Ma non si tratta solo di fare un’app o di teorizzare sul business ora fiorente delle riunioni in videoconferenza o della spesa a domicilio. La questione vera, e molto più complessa, è individuare soluzioni nuove per interi settori imprenditoriali, comparti operativi e pezzi di vita quotidiana che rischiano di subire la coda lunga della diffusione del contagio.

L’urgenza riguarda naturalmente quelle strategie da mettere in pratica subito per rendere la nuova normalità meno complessa possibile da sopportare. Vale a dire, come proteggere noi stessi e gli altri, come gestire i flussi di persone, come garantire la ripartenza anche a quelle industrie – pensiamo alla macchina dei concerti – che rischiano di restare bloccate a lungo.

E poi c’è tutto il resto, con esempi a non finire. Come possiamo reinventare la fruizione dei luoghi dell’arte e della cultura, i templi dello sport, le piazze e gli uffici pubblici, la scuola o le mense e i ristoranti? In che modo la sanità, i percorsi di formazione, le filiere alimentari e le iniziative di sostenibilità potranno essere modificate per conformarsi alle nuove esigenze? Spesso le risposte vengono cercate nei mondi dei big data, dell’algoritmica e della robotica – che non a caso sono quelli più abitati dalle start up – ma richiedono anzitutto sperimentazione e approcci per tentativi ed errori, nonché intraprendenza.

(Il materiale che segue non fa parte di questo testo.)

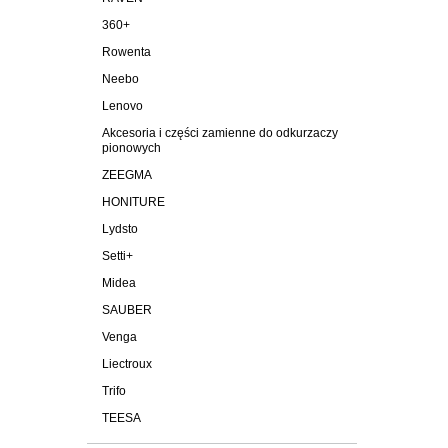
360+
Rowenta
Neebo
Lenovo
Akcesoria i części zamienne do odkurzaczy
pionowych
ZEEGMA
HONITURE
Lydsto
Setti+
Midea
SAUBER
Venga
Liectroux
Trifo
TEESA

Il questo senso il coviding non è nemmeno il semplice aprire una startup, ma chiama in causa un intero sistema. Grandi aziende che si fanno aiutare da piccole realtà dinamiche per risolvere i problemi emergenti. Imprese innovative che mettono in condivisione competenze e risorse per costruire modelli di servizio (e di business) ancora inesistenti. Start up del panorama hi-tech che si alleano con settori tipicamente low-tech per offrire i servizi di sempre ma in un formato inedito. Con decine di migliaia di vite spezzate, solo in Italia, nessuno potrà mai parlare di spinta positiva o di effetto benefico. Ma, come per tutti i periodi di crisi, anche l’emergenza sanitaria può fare da stimolo per accendere inventiva e istinto di sopravvivenza, facendo magari nascere nuovi filoni molto prima di quanto sarebbe potuto accadere in un universo parallelo privo di coronavirus.